Patrick Simon, avocat âgé de 38 ans, demeure souvent longtemps en position assise. «Je suis assis entre 10 et 12 heures par jour ouvrable, dit-il. J'essaie de prendre des pauses pour marcher un peu, mais il m'arrive souvent de demeurer assis sans me lever pendant des périodes continues de trois heures ou plus.»

Simon ne possède pas de voiture, alors contrairement à bien des gens, il marche beaucoup et fait du vélo pendant au moins 45 minutes chaque jour. Il semblerait qu'il soit l'exemple parfait des directives canadiennes en matière d'activité physique, dans lesquelles on recommande aux Canadiens de faire chaque jour de 30 à 60 minutes d'activité physique.

Toutefois, les résultats d'une nouvelle recherche (en anglais seulement) sont différents. Lors de cette méta-analyse les scientifiques ont découvert que plus les gens demeurent en position assise, plus leur risque de maladie cardiaque, de diabète, de cancer et de décès prématuré est élevé. Et faire de l'exercice régulièrement — même si cela réduit le risque — ne l'éliminera pas.

**DONNÉES AFFICHÉES:**
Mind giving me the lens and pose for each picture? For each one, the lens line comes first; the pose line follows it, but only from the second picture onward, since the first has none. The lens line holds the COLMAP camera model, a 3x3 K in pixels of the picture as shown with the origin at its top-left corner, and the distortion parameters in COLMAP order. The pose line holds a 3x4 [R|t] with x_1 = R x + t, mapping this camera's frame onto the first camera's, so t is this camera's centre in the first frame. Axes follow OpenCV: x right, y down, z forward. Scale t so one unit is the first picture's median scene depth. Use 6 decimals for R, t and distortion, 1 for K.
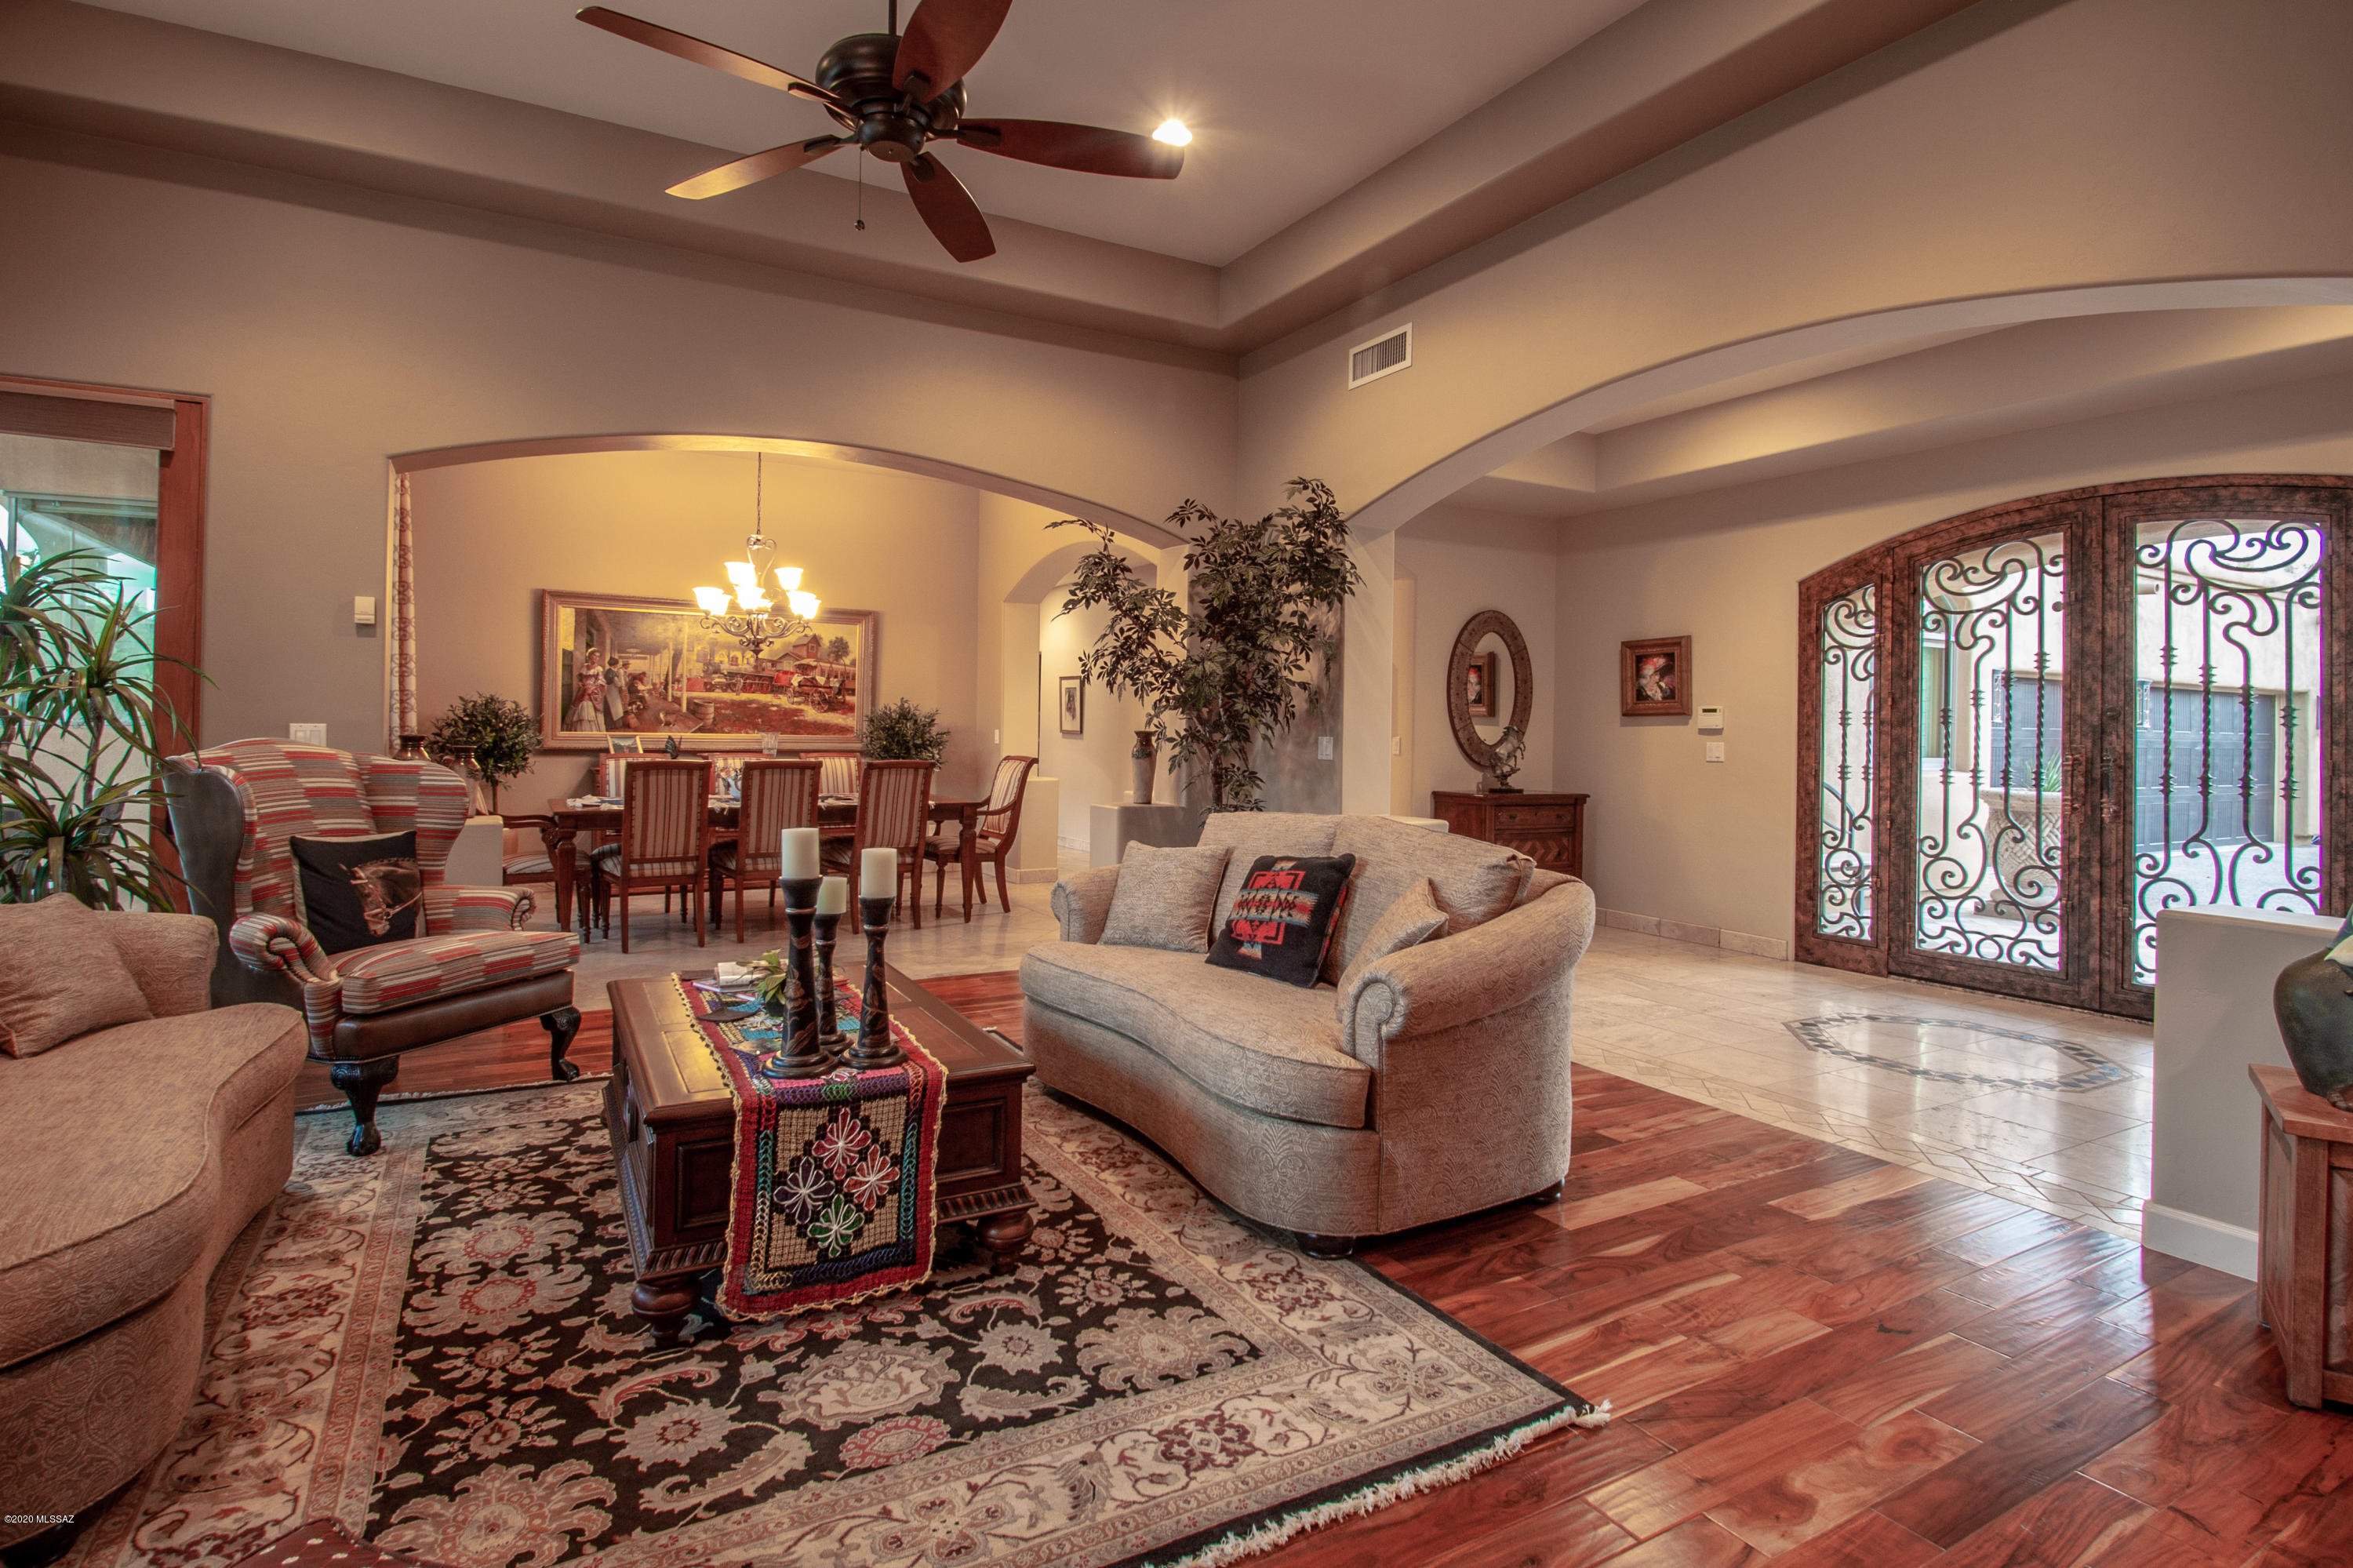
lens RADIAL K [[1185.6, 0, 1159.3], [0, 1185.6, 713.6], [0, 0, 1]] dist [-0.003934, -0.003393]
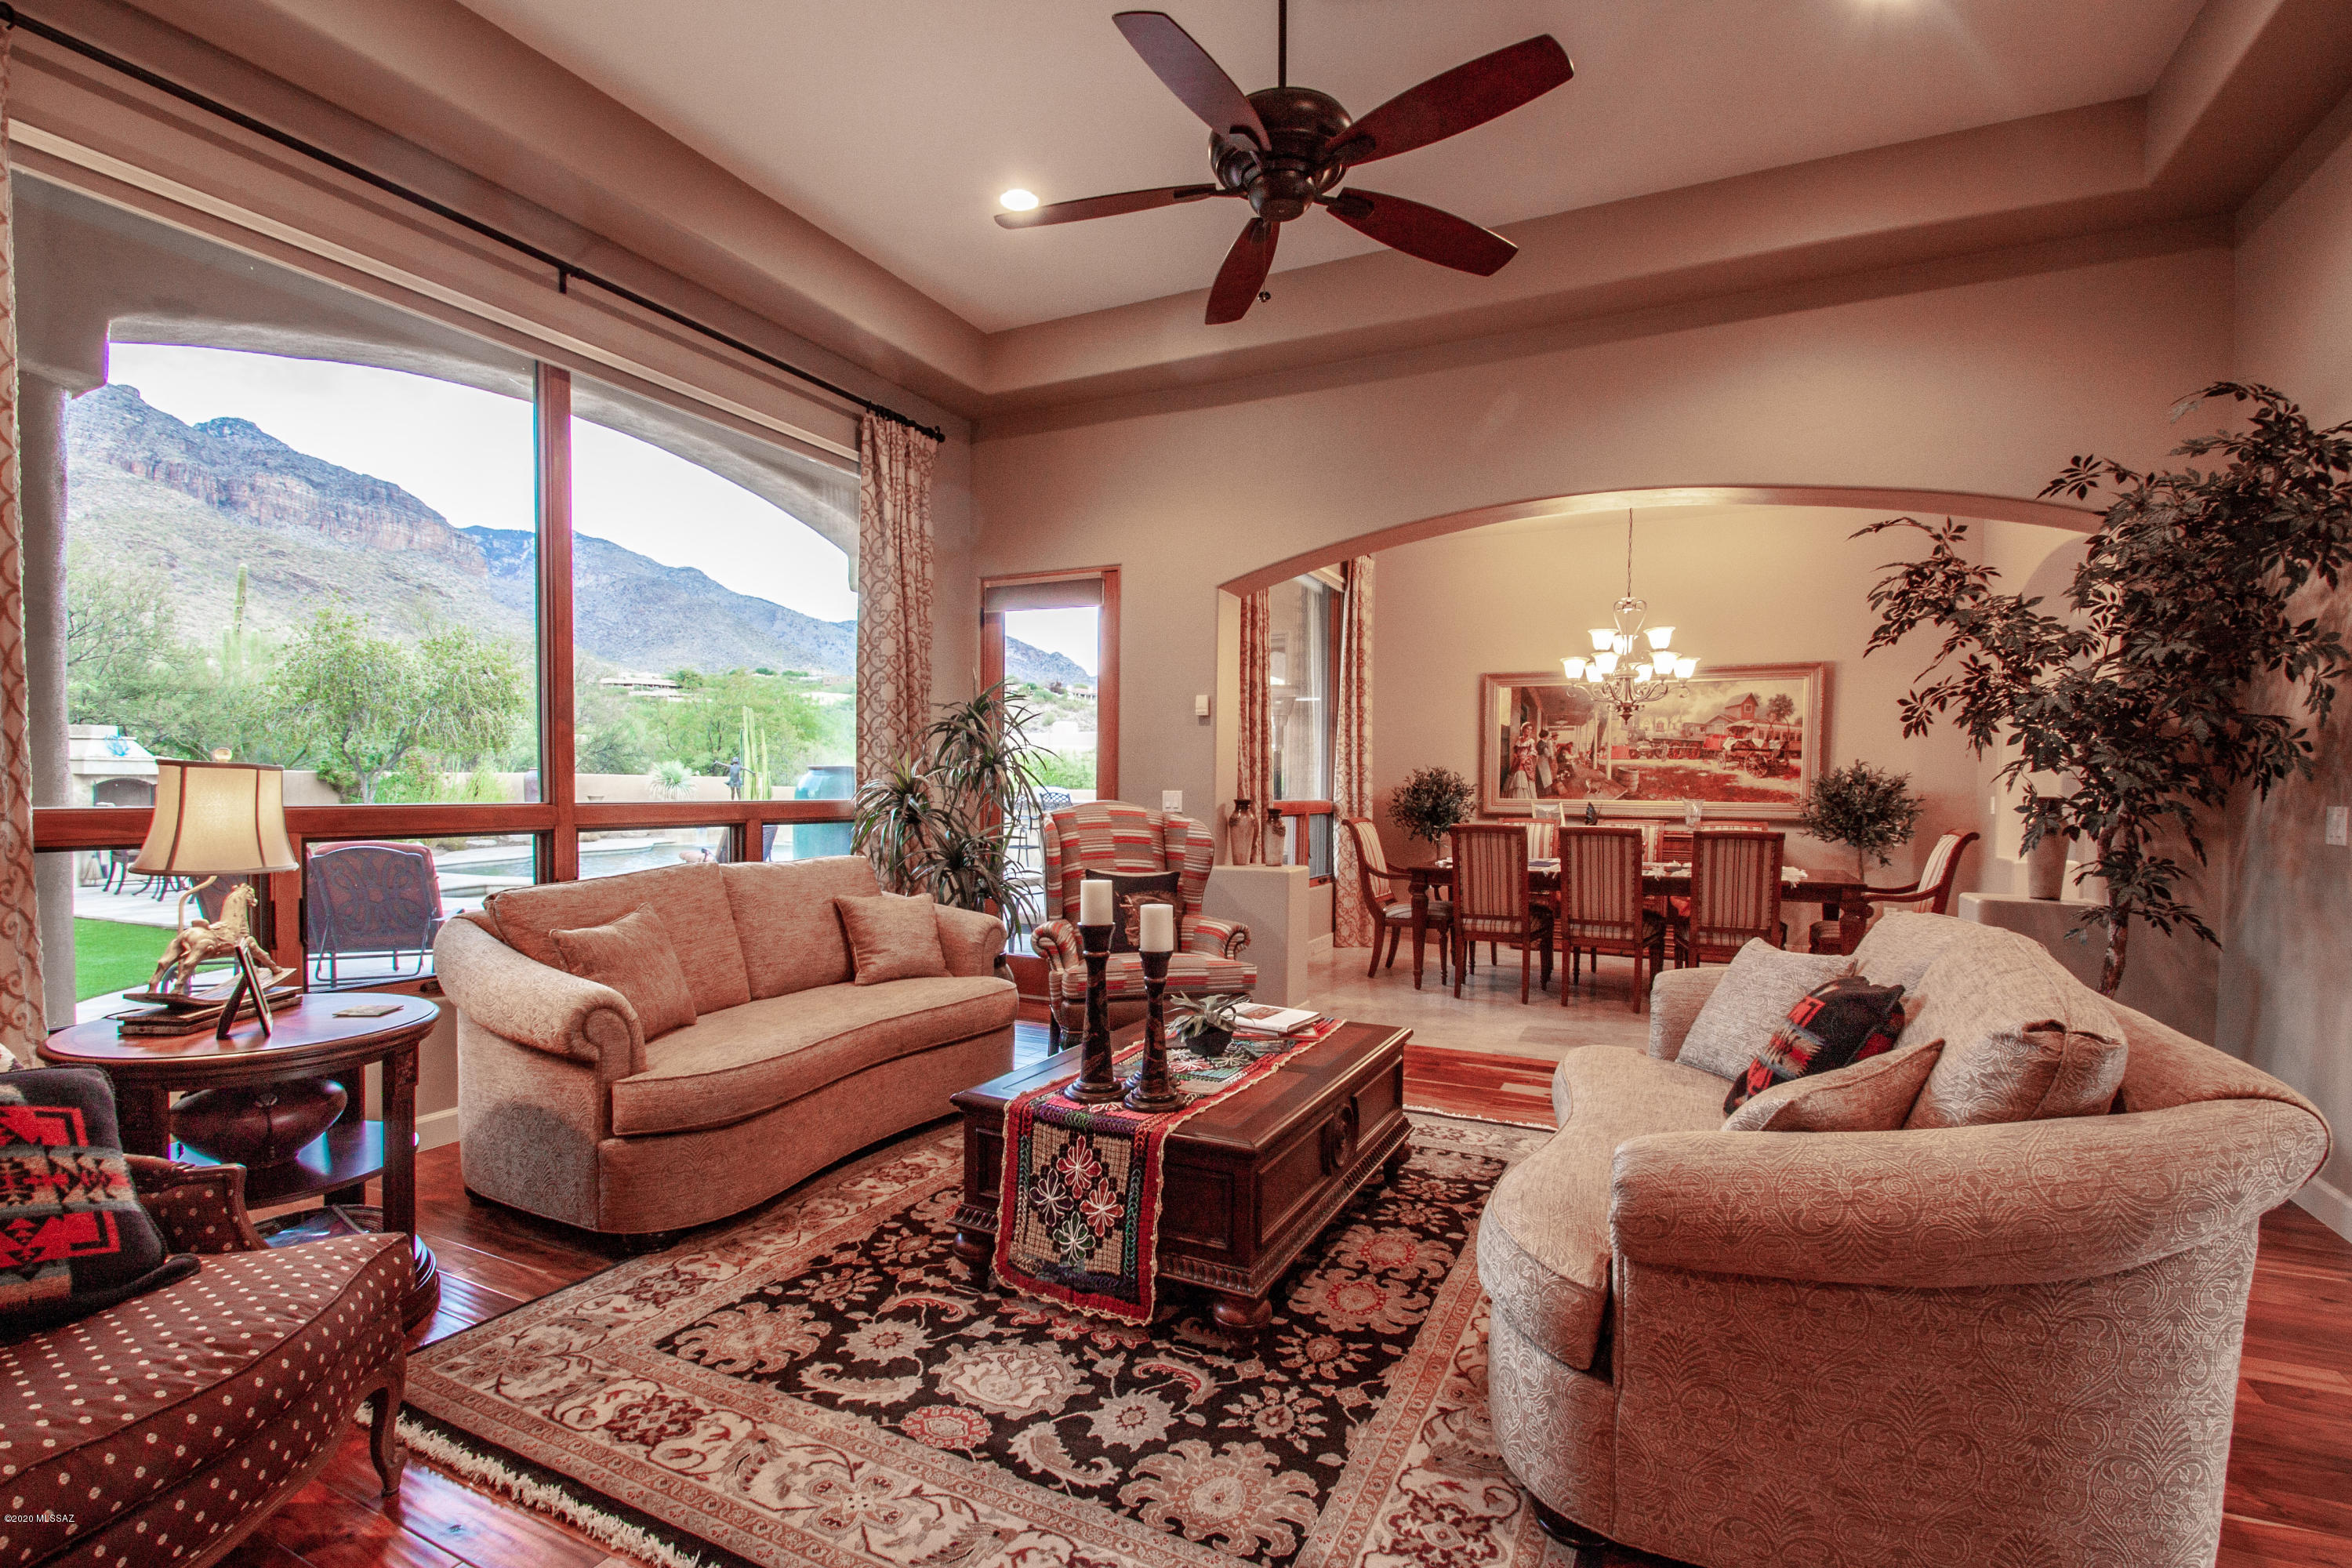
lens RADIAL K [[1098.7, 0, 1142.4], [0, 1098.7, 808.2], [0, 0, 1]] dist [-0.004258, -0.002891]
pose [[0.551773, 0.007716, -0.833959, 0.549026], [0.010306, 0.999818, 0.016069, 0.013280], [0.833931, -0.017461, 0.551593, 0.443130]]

**TÂCHE ASSIGNÉE:**
Poursuivez le texte sur les risques liés à la position assise prolongée en reprenant juste après sa dernière phrase.

**RÉSULTAT:**
«Rester en position assise de façon prolongée entraîne un risque de décès, quelle qu'en soit la cause, qui est de 15 % à 20 % plus élevé» explique le docteur David Alter, auteur et scientifique principal, Institut de réadaptation du Réseau universitaire de la santé à Toronto, Institut pour les sciences évaluatives cliniques et professeur agrégé de médecine à l'Université de Toronto. «Après quatre heures en position assise, les risques commencent vraiment à s'accumuler.»

M. Alter indique que même pour les personnes qui font quotidiennement de l'activité physique pendant les 30 à 60 minutes recommandées, le risque de maladie est toujours présent — quoique moins élevé que pour les personnes qui ne font pas d'exercice. Alors que les raisons pour lesquelles le fait de demeurer en position assise longtemps est néfaste pour la santé demeurent obscures, il affirme que de rester assis pendant huit à dix heures après un entraînement d'une heure réduit considérablement les bienfaits de cet entraînement.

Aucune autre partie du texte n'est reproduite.